Please list every contest or game that the column below says took place at schoolies.
BEGIN Selected passage
Doing good instead of bingeing is all class: MTR in Sunday Herald Sun
Scarlett* (she asked me not to use her real name) from Victoria, wrote to me about her experience of Schoolies.
While on schoolies I heard numerous stories of girls I go to school with having sex in club toilets with complete strangers before schoolies to ‘get it over and done with’… They feared that if they went on schoolies as virgins, they would be deemed ‘losers’…
While on schoolies, some of my closest friends had sex or gave oral sex or hand to complete strangers as they felt it was ‘expected of them’ by the boys and because ‘it’s schoolies!’.
At clubs and bars we went to boys chanted ‘tits out for the boys’… If boys came up to the girls and chanted ‘show us your tits!’ the girls would take their tops off or show their bra, because a massive group of horny boys chanting at you is pretty forceful.
…There was also a wet-shirt competition, prizes for lesbian kisses and games which included miming a blow job. They had to take off items of clothing to stay in the game…
Many of the girls were under the influence of alcohol and yes, boys did prey on drunk girls – I overheard two boys saying to each other ‘let’s get these girls drunk and take them down to the beach’.
Courtney Mitchell, 18, wrote to me too. Her experience was quite different.
Two weeks ago I had the privilege of joining a team on a short term trip to Thailand and Cambodia with Destiny Rescue. We spent time with poor and disadvantaged children and young people and saw how life is for those much less fortunate than ourselves.
END Selected passage
BEGIN Data shown
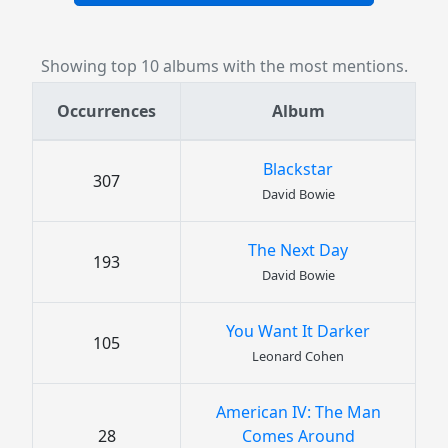
Showing top 10 albums with the most mentions.
Occurrences
Album
Blackstar
307
David Bowie
The Next Day
193
David Bowie
You Want It Darker
105
Leonard Cohen
American IV: The Man
28
Comes Around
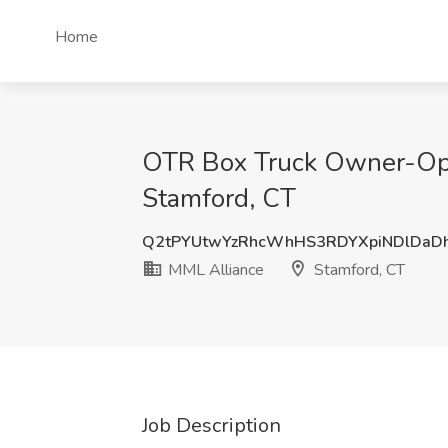
Home
OTR Box Truck Owner-Oper
Stamford, CT
Q2tPYUtwYzRhcWhHS3RDYXpiNDlDaD
MML Alliance
Stamford, CT
Job Description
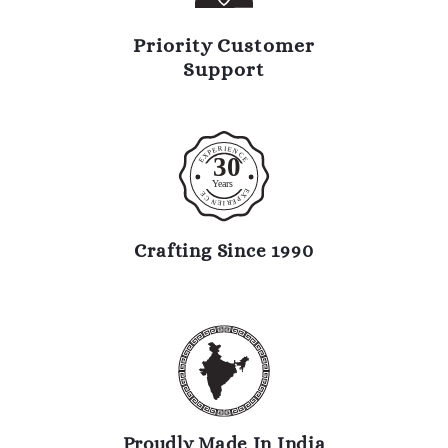
Priority Customer
Support
R
I
E
E
N
P
C
X
30
E
E
Y
ears
E
E
X
C
P
N
E
R
E
I
Crafting Since 1990
Proudly Made In India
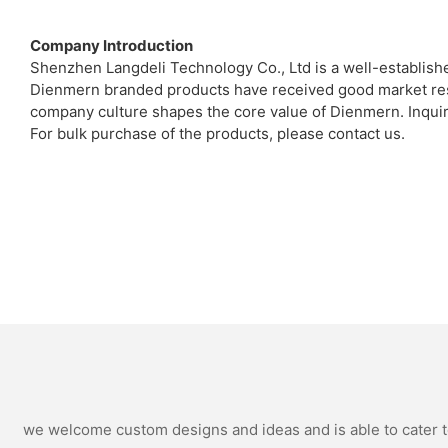
Company Introduction
Shenzhen Langdeli Technology Co., Ltd is a well-establish
Dienmern branded products have received good market resp
company culture shapes the core value of Dienmern. Inquir
For bulk purchase of the products, please contact us.
we welcome custom designs and ideas and is able to cater to 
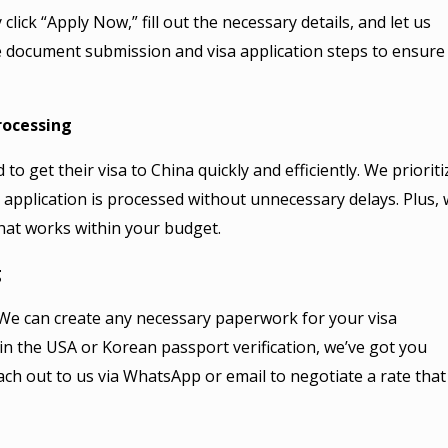
click “Apply Now,” fill out the necessary details, and let us
he document submission and visa application steps to ensure
rocessing
o get their visa to China quickly and efficiently. We prioriti
 application is processed without unnecessary delays. Plus, 
that works within your budget.
g
We can create any necessary paperwork for your visa
 in the USA or Korean passport verification, we’ve got you
 reach out to us via WhatsApp or email to negotiate a rate that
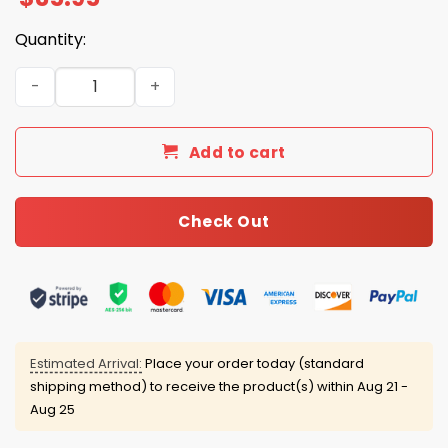
Quantity:
Lane Kiffin In Lane We Trust BTA Hat quantity
Add to cart
Check Out
Estimated Arrival:
Place your order today (standard
shipping method) to receive the product(s) within
Aug 21 -
Aug 25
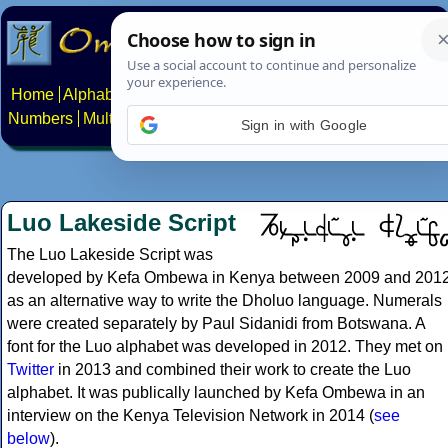
Home
Alphabets
Constructed scripts
Languages
Phrases
Numbers
Multilingual Pages
Search
News
About
Contact
Sign in with Google
Luo Lakeside Script
The Luo Lakeside Script was
developed by Kefa Ombewa in Kenya between 2009 and 201
as an alternative way to write the Dholuo language. Numerals
were created separately by Paul Sidanidi from Botswana. A
font for the Luo alphabet was developed in 2012. They met on
Twitter
in 2013 and combined their work to create the Luo
alphabet. It was publically launched by Kefa Ombewa in an
interview on the Kenya Television Network in 2014 (
see
below
).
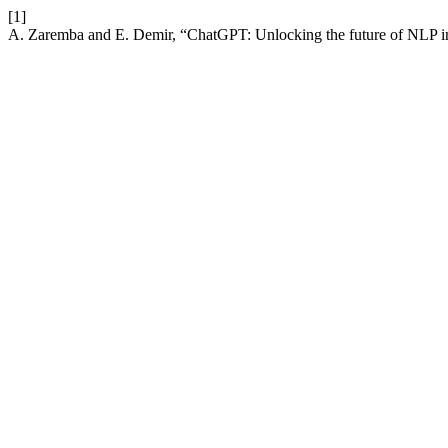
[1]
A. Zaremba and E. Demir, “ChatGPT: Unlocking the future of NLP i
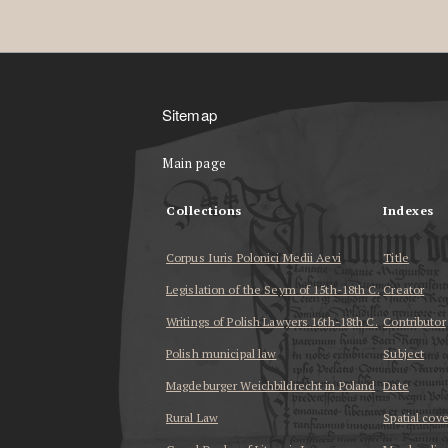
Sitemap
Main page
Collections
Indexes
Corpus Iuris Polonici Medii Aevi
Title
Legislation of the Seym of 15th-18th C.
Creator
Writings of Polish Lawyers 16th-18th C.
Contributor
Polish municipal law
Subject
Magdeburger Weichbildrecht in Poland
Date
Rural Law
Spatial cov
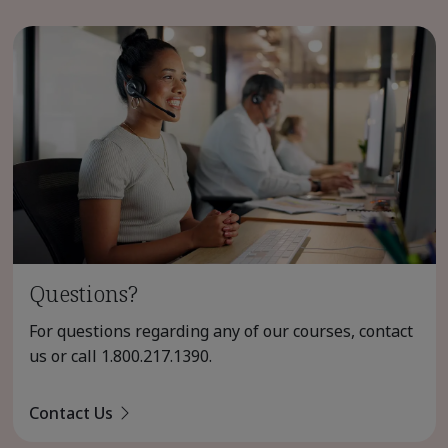
Questions?
For questions regarding any of our courses, contact
us or call
1.800.217.1390
.
Contact Us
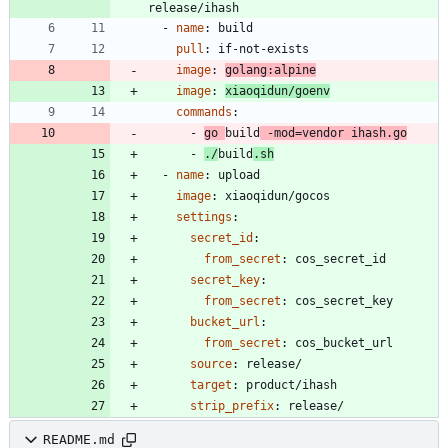
release/ihash
- 
name
:
build
pull
:
if-not-exists
image
:
golang:alpine
image
:
xiaoqidun/goenv
commands
:
- 
go 
build
 -mod=vendor ihash.go
- 
./
build
.sh
- 
name
:
upload
image
:
xiaoqidun/gocos
settings
:
secret_id
:
from_secret
:
cos_secret_id
secret_key
:
from_secret
:
cos_secret_key
bucket_url
:
from_secret
:
cos_bucket_url
source
:
release/
target
:
product/ihash
strip_prefix
:
release/
README.md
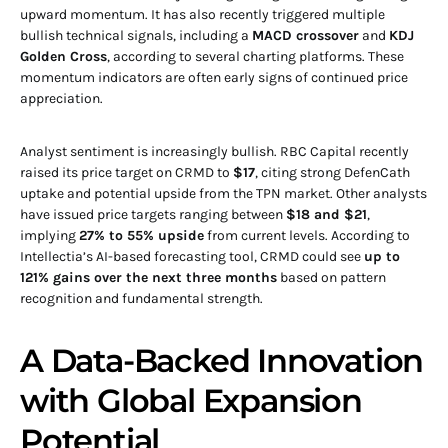
upward momentum. It has also recently triggered multiple
bullish technical signals, including a
MACD crossover
and
KDJ
Golden Cross
, according to several charting platforms. These
momentum indicators are often early signs of continued price
appreciation.
Analyst sentiment is increasingly bullish. RBC Capital recently
raised its price target on CRMD to
$17
, citing strong DefenCath
uptake and potential upside from the TPN market. Other analysts
have issued price targets ranging between
$18 and $21
,
implying
27% to 55% upside
from current levels. According to
Intellectia’s AI-based forecasting tool, CRMD could see
up to
121% gains over the next three months
based on pattern
recognition and fundamental strength.
A Data-Backed Innovation
with Global Expansion
Potential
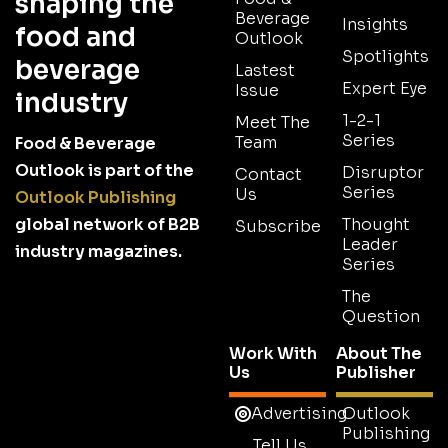
shaping the
Beverage
Insights
food and
Outlook
Spotlights
beverage
Lastest
Expert Eye
Issue
industry
1-2-1
Meet The
Series
Team
Food & Beverage
Outlook is part of the
Disruptor
Contact
Series
Us
Outlook Publishing
global network of B2B
Thought
Subscribe
Leader
industry magazines.
Series
The
Question
Work With
About The
Us
Publisher
Advertising
Outlook
Publishing
Tell Us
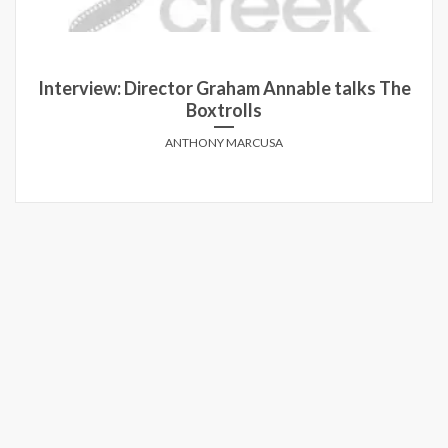
Interview: Director Graham Annable talks The
Boxtrolls
ANTHONY MARCUSA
END Data shown
Reply
- A wet-shirt competition
- Prizes for lesbian kisses
- Games that included miming a blow job, in which players had to take off items of clothing to stay in the game